Sadly, it is not Congress who needs to do something different. It is good that they continue funding the war effort, for the military is doing good work. But neither solves the situation. Only the Executive branch’s direction can do that. We critics can grumble about Congressional callousness to the Iraqi plight or poll-driven ambivalence over war support, but we would be complaining about eventualities - Congress does not conduct the war, nor the diplomacy with Baghdad, Tehran and Riyadh. They may keep the ship sailing, and mutter mutinous things, but it is the captain who steers the ship.
And what is the captain doing? President Bush spoke with Maliki, who fed him platitudes about realizing how important reconciliation is. The State Department spoke with Iran, who also agreed on the importance of stability in Iraq. And nothing, forseeably, will happen. Many scoff at diplomacy with Iran out of a notion that Iran’s agenda would keep them an enemy of ours no matter what. Can a similar measure not be applied to Maliki and his Shiite DAWA party?
The course is clear. The military is doing great, but it is merely strengthening the skin of a cancerous body. If the United States does not prescribe some political surgery, and soon, Iraq will just continue to die and scores of men and women, American and Iraqi, will daily die along with it.
The surgery in question should be an irresistable political demand that high-level officials of the United States Executive meet with the key legislators in the Iraqi Parliament and not recess until all critical reconciliation laws are passed and the means to enact them established.

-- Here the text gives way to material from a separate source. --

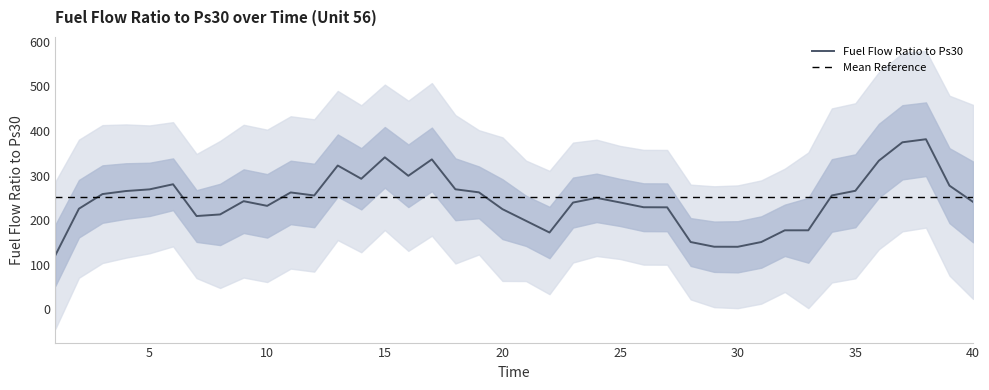

True or false: Fuel Flow Ratio to Ps30 has a value of 340.9 at 15.

True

Like the Constitutional Convention of the US’ history, the legislators and officials should be forced to remain in each other’s company until all objectives are reached. This need not be done with an “or else” - threats of withdrawing troops or aid need not enter into the situation. When the inner court of the leader of the free world comes to town with uncompromising dialogue, the Parliament will listen. Attendance will be mandatory for the same reasons voting was. And if both sides boycott the talks, the US should reserve the right to dissolve the government it created as fatally flawed.
There is but one authority on earth that can deliver that prescription.
Let us pray for the sake of the sick, desperate and dying that he decides to do so.